Return each line below holding the string "Partitioning".

—————

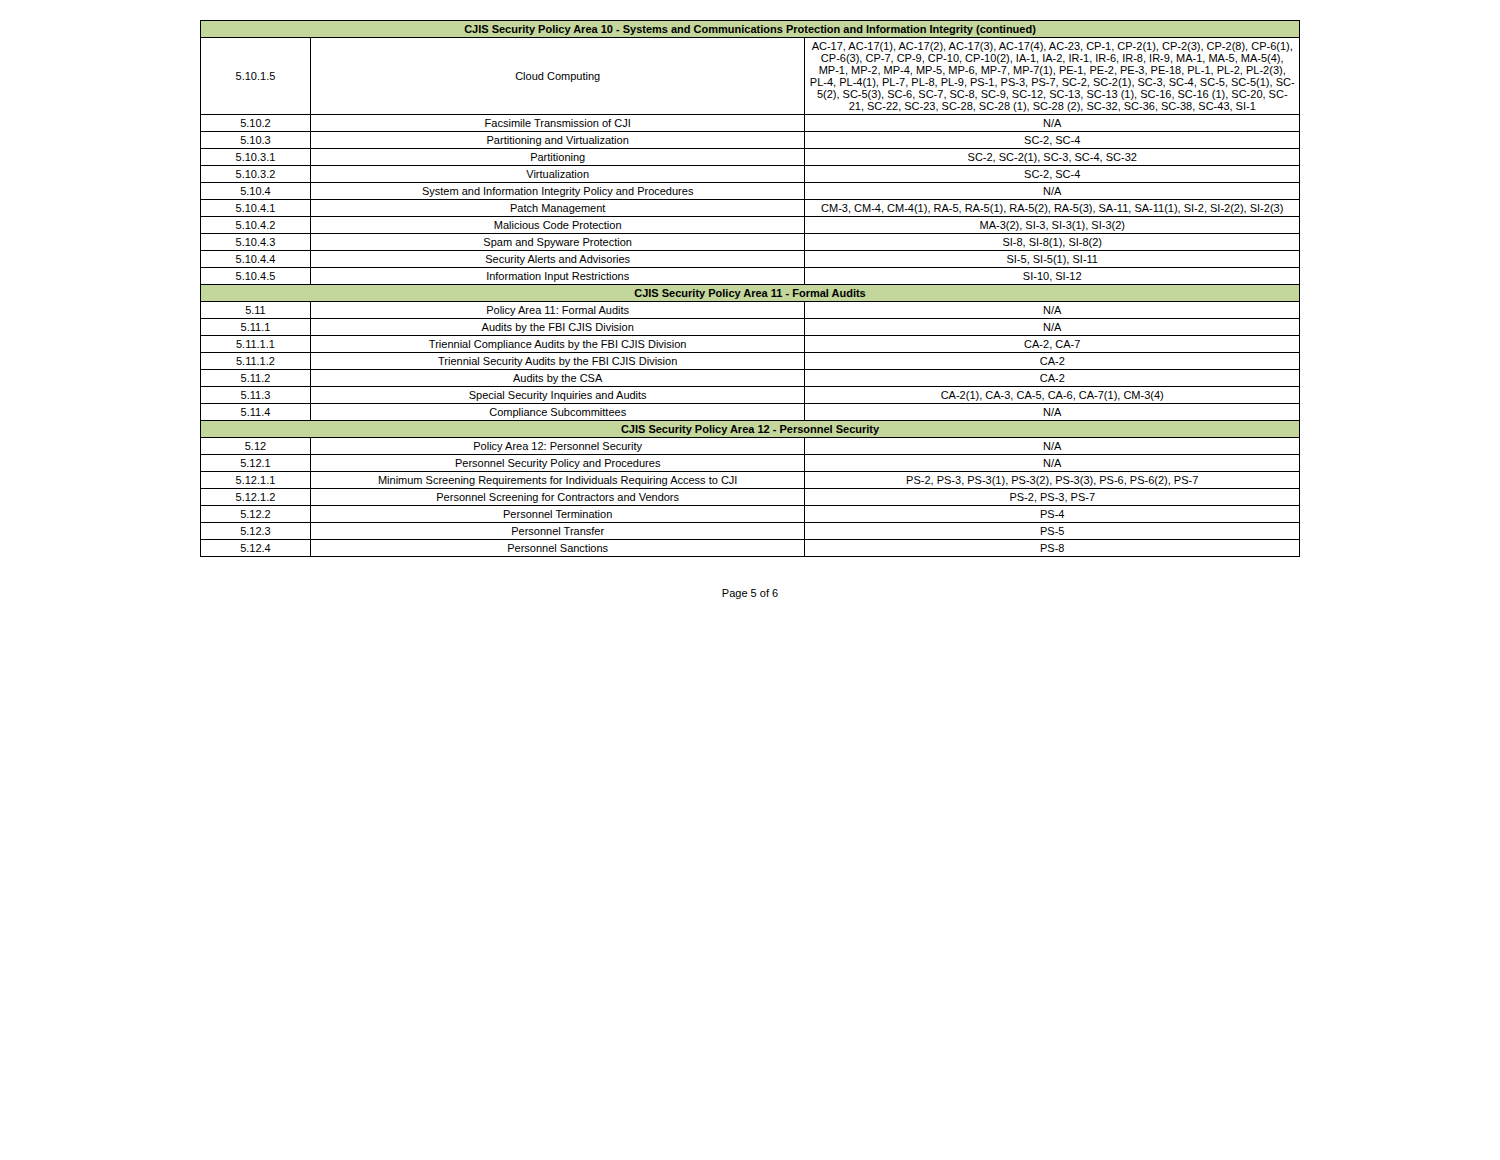| CJIS Security Policy Area 10 - Systems and Communications Protection and Information Integrity (continued) |
| 5.10.1.5 | Cloud Computing | AC-17, AC-17(1), AC-17(2), AC-17(3), AC-17(4), AC-23, CP-1, CP-2(1), CP-2(3), CP-2(8), CP-6(1), CP-6(3), CP-7, CP-9, CP-10, CP-10(2), IA-1, IA-2, IR-1, IR-6, IR-8, IR-9, MA-1, MA-5, MA-5(4), MP-1, MP-2, MP-4, MP-5, MP-6, MP-7, MP-7(1), PE-1, PE-2, PE-3, PE-18, PL-1, PL-2, PL-2(3), PL-4, PL-4(1), PL-7, PL-8, PL-9, PS-1, PS-3, PS-7, SC-2, SC-2(1), SC-3, SC-4, SC-5, SC-5(1), SC-5(2), SC-5(3), SC-6, SC-7, SC-8, SC-9, SC-12, SC-13, SC-13 (1), SC-16, SC-16 (1), SC-20, SC-21, SC-22, SC-23, SC-28, SC-28 (1), SC-28 (2), SC-32, SC-36, SC-38, SC-43, SI-1 |
| 5.10.2 | Facsimile Transmission of CJI | N/A |
| 5.10.3 | Partitioning and Virtualization | SC-2, SC-4 |
| 5.10.3.1 | Partitioning | SC-2, SC-2(1), SC-3, SC-4, SC-32 |
| 5.10.3.2 | Virtualization | SC-2, SC-4 |
| 5.10.4 | System and Information Integrity Policy and Procedures | N/A |
| 5.10.4.1 | Patch Management | CM-3, CM-4, CM-4(1), RA-5, RA-5(1), RA-5(2), RA-5(3), SA-11, SA-11(1), SI-2, SI-2(2), SI-2(3) |
| 5.10.4.2 | Malicious Code Protection | MA-3(2), SI-3, SI-3(1), SI-3(2) |
| 5.10.4.3 | Spam and Spyware Protection | SI-8, SI-8(1), SI-8(2) |
| 5.10.4.4 | Security Alerts and Advisories | SI-5, SI-5(1), SI-11 |
| 5.10.4.5 | Information Input Restrictions | SI-10, SI-12 |
| CJIS Security Policy Area 11 - Formal Audits |
| 5.11 | Policy Area 11: Formal Audits | N/A |
| 5.11.1 | Audits by the FBI CJIS Division | N/A |
| 5.11.1.1 | Triennial Compliance Audits by the FBI CJIS Division | CA-2, CA-7 |
| 5.11.1.2 | Triennial Security Audits by the FBI CJIS Division | CA-2 |
| 5.11.2 | Audits by the CSA | CA-2 |
| 5.11.3 | Special Security Inquiries and Audits | CA-2(1), CA-3, CA-5, CA-6, CA-7(1), CM-3(4) |
| 5.11.4 | Compliance Subcommittees | N/A |
| CJIS Security Policy Area 12 - Personnel Security |
| 5.12 | Policy Area 12: Personnel Security | N/A |
| 5.12.1 | Personnel Security Policy and Procedures | N/A |
| 5.12.1.1 | Minimum Screening Requirements for Individuals Requiring Access to CJI | PS-2, PS-3, PS-3(1), PS-3(2), PS-3(3), PS-6, PS-6(2), PS-7 |
| 5.12.1.2 | Personnel Screening for Contractors and Vendors | PS-2, PS-3, PS-7 |
| 5.12.2 | Personnel Termination | PS-4 |
| 5.12.3 | Personnel Transfer | PS-5 |
| 5.12.4 | Personnel Sanctions | PS-8 |
Page 5 of 6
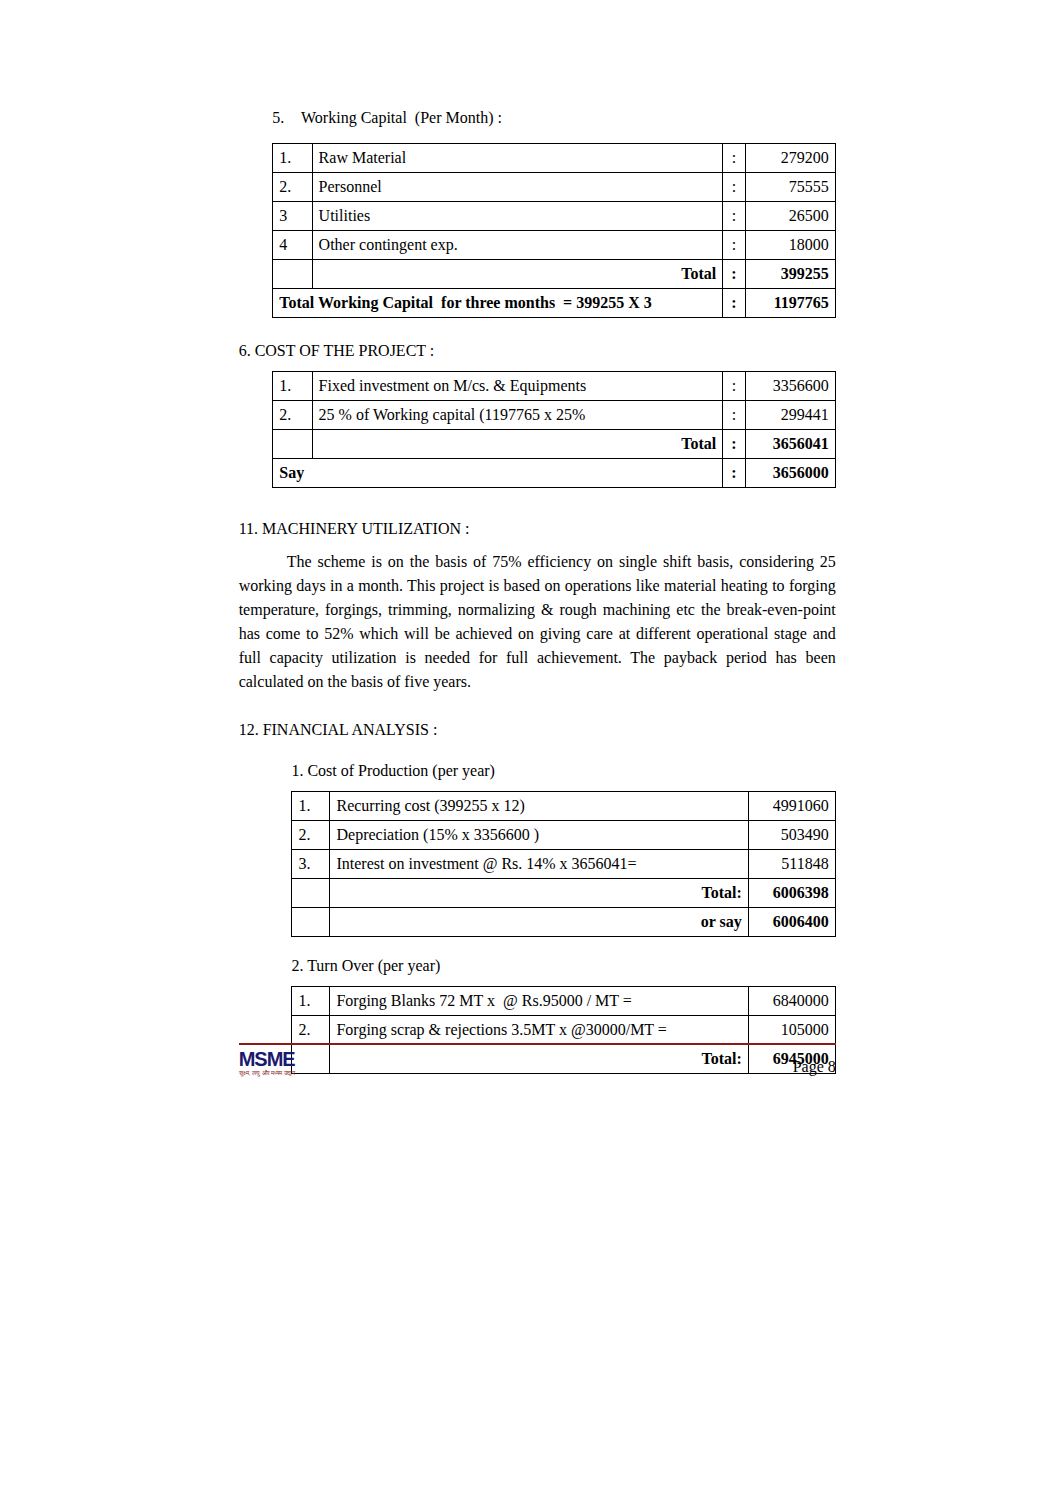5. Working Capital (Per Month) :
| 1. | Raw Material | : | 279200 |
| 2. | Personnel | : | 75555 |
| 3 | Utilities | : | 26500 |
| 4 | Other contingent exp. | : | 18000 |
| | Total | : | 399255 |
| Total Working Capital for three months = 399255 X 3 | : | 1197765 |
6. COST OF THE PROJECT :
| 1. | Fixed investment on M/cs. & Equipments | : | 3356600 |
| 2. | 25 % of Working capital (1197765 x 25% | : | 299441 |
| | Total | : | 3656041 |
| Say | : | 3656000 |
11. MACHINERY UTILIZATION :
The scheme is on the basis of 75% efficiency on single shift basis, considering 25 working days in a month. This project is based on operations like material heating to forging temperature, forgings, trimming, normalizing & rough machining etc the break-even-point has come to 52% which will be achieved on giving care at different operational stage and full capacity utilization is needed for full achievement. The payback period has been calculated on the basis of five years.
12. FINANCIAL ANALYSIS :
1. Cost of Production (per year)
| 1. | Recurring cost (399255 x 12) | 4991060 |
| 2. | Depreciation (15% x 3356600 ) | 503490 |
| 3. | Interest on investment @ Rs. 14% x 3656041= | 511848 |
| | Total: | 6006398 |
| | or say | 6006400 |
2. Turn Over (per year)
| 1. | Forging Blanks 72 MT x @ Rs.95000 / MT = | 6840000 |
| 2. | Forging scrap & rejections 3.5MT x @30000/MT = | 105000 |
| | Total: | 6945000 |
MSME सूक्ष्म, लघु और मध्यम उद्यम
Page 8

—————

[TASK RESULT]:
| 5.10.3 | Partitioning and Virtualization | SC-2, SC-4 |
| 5.10.3.1 | Partitioning | SC-2, SC-2(1), SC-3, SC-4, SC-32 |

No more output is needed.